Não sei exatamente em que momento te tornaste uma ausência. Talvez tenha sido no primeiro silêncio que doeu mais do que devia. Talvez na primeira vez em que tive tanto para te dizer e percebi que já não fazia sentido. Ou talvez tenha sido naquele dia em que olhei para trás e percebi que estava sozinha a tentar segurar algo que precisava de duas mãos. Hoje não te escrevo para pedir que voltes. Nem para te culpar. Escrevo porque há coisas que precisam de ser ditas uma última vez antes de serem enterradas. Tu foste importante. Mais do que alguma vez admiti. Houve uma altura em que o teu nome cabia nos meus planos, nas minhas certezas, nas coisas que eu dizia sem pensar, “um dia”. Hoje já não digo. Hoje aprendi a falar no passado de coisas que ainda vivem dentro de mim. E isso é estranho. Porque há pessoas que partem e levam apenas os seus passos. Outras levam lugares inteiros. Depois delas, certas músicas deixam de ser apenas músicas. Certos sítios deixam de ser apenas sítios. Certas horas do dia tornam-se difíceis sem que ninguém perceba porquê. E ninguém sabe. Ninguém vê.

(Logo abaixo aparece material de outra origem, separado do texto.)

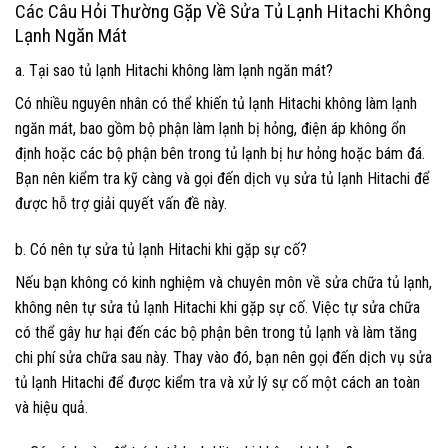
Các Câu Hỏi Thường Gặp Về Sửa Tủ Lạnh Hitachi Không
Lạnh Ngăn Mát
a. Tại sao tủ lạnh Hitachi không làm lạnh ngăn mát?
Có nhiều nguyên nhân có thể khiến tủ lạnh Hitachi không làm lạnh
ngăn mát, bao gồm bộ phận làm lạnh bị hỏng, điện áp không ổn
định hoặc các bộ phận bên trong tủ lạnh bị hư hỏng hoặc bám đá.
Bạn nên kiểm tra kỹ càng và gọi đến dịch vụ sửa tủ lạnh Hitachi để
được hỗ trợ giải quyết vấn đề này.
b. Có nên tự sửa tủ lạnh Hitachi khi gặp sự cố?
Nếu bạn không có kinh nghiệm và chuyên môn về sửa chữa tủ lạnh,
không nên tự sửa tủ lạnh Hitachi khi gặp sự cố. Việc tự sửa chữa
có thể gây hư hại đến các bộ phận bên trong tủ lạnh và làm tăng
chi phí sửa chữa sau này. Thay vào đó, bạn nên gọi đến dịch vụ sửa
tủ lạnh Hitachi để được kiểm tra và xử lý sự cố một cách an toàn
và hiệu quả.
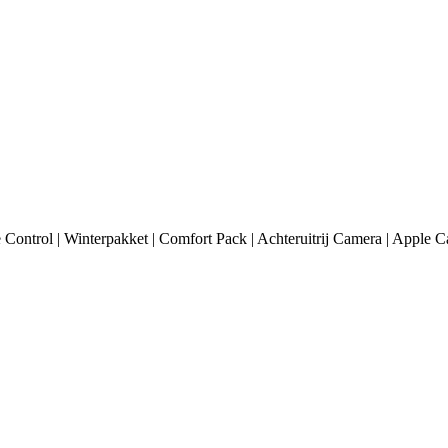
Control | Winterpakket | Comfort Pack | Achteruitrij Camera | Apple C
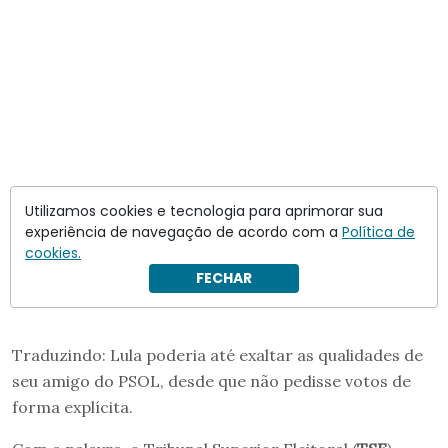
Utilizamos cookies e tecnologia para aprimorar sua
experiência de navegação de acordo com a
Política de
cookies.
FECHAR
Traduzindo: Lula poderia até exaltar as qualidades de
seu amigo do PSOL, desde que não pedisse votos de
forma explícita.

As pessoas olham para nós e acham que estamos bem porque aprendemos a sorrir com aquilo que nos falta. Mas há noites em que o silêncio sabe exatamente onde tocar. E nessas noites, percebo que algumas feridas não precisam de sangue para provar que ainda estão abertas. Eu quis ficar. Essa é a verdade que mais me custa admitir. Quis ficar mesmo quando já não sabia se havia lugar para mim. Quis acreditar mesmo quando todas as certezas já tinham desaparecido. Quis esperar mesmo quando esperar começou a parecer uma forma lenta de me abandonar a mim própria. E talvez tenha sido esse o meu maior erro. Ter acreditado durante demasiado tempo que aquilo que era verdadeiro para mim também precisava de ser verdadeiro para ti. Não foi. E finalmente aceitei. Não porque deixou de doer. Mas porque percebi que há dores que não desaparecem quando insistimos nelas.

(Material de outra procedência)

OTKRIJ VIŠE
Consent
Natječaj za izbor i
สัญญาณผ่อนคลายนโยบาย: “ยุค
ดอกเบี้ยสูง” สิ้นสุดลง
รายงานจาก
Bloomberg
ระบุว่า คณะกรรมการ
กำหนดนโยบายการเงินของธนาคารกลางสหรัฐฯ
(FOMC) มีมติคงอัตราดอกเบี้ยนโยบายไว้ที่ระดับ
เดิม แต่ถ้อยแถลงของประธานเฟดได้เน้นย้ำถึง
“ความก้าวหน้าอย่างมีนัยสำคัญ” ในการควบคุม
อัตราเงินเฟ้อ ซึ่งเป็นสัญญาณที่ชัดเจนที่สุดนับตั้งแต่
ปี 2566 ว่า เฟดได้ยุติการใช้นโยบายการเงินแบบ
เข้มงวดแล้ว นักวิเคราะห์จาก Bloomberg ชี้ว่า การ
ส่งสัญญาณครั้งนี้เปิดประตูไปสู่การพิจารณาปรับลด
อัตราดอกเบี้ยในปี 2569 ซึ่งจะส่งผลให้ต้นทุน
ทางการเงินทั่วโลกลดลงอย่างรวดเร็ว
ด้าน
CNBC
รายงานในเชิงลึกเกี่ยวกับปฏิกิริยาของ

Apenas aprendem o nosso nome. Por isso, não vou pedir explicações. Não vou perguntar onde foi que tudo se perdeu. Não vou perguntar se alguma vez pensaste em fazer diferente. Há perguntas que, mesmo respondidas, já não conseguem reconstruir nada. E eu não quero mais reconstruir. Quero aprender a viver sem procurar pedaços de uma história que já acabou em cada pessoa, em cada rua, em cada noite. Quero voltar a ser inteira.

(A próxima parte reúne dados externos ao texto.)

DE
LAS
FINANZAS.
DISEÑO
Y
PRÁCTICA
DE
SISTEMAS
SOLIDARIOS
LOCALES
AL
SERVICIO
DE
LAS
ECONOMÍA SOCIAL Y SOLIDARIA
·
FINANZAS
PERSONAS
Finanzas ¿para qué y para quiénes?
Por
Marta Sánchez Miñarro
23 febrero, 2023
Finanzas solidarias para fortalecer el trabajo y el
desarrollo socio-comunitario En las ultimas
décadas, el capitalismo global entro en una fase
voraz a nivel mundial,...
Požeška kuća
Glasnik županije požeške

Mesmo que uma parte de mim tenha ficado para sempre naquele tempo em que ainda acreditava. Se um dia te lembrares de mim, não quero que te lembres das lágrimas. Lembra-te de alguém que te deu o melhor que sabia dar. Alguém que ficou até não conseguir mais. Alguém que, mesmo ferida, ainda encontrou forças para amar. Mas não voltes. Por favor. Não apareças quando finalmente estiver a aprender a fechar a porta. Não me devolvas palavras quando eu já tiver aprendido a viver com o silêncio. Não me ofereças migalhas de um lugar onde um dia eu teria dado tudo. Porque desta vez, mesmo que me doa. Eu não vou abrir! Não porque não significaste nada. Mas precisamente porque significaste demasiado. E algumas pessoas precisam de ser deixadas para trás não porque foram esquecidas. Mas porque continuar a levá-las dentro de nós começa a impedir-nos de continuar a viver. Então vai. Leva tudo o que é teu. Sem culpa. Sem promessas. Sem olhar para trás. Eu também vou. Só que talvez demore um pouco mais. Porque há momentos em que continuar a lutar por alguém deixa de ser amor e passa a ser abandono de nós próprios. E eu abandonei-me demasiado tempo. Agora acabou! Não existe um “talvez”. Não existe um “um dia”. Não existe uma porta entreaberta à espera que te arrependas. Existe apenas isto. Desta vez, sou eu que fecho a porta. E mesmo que passes a vida inteira a bater. Já não haverá ninguém do outro lado.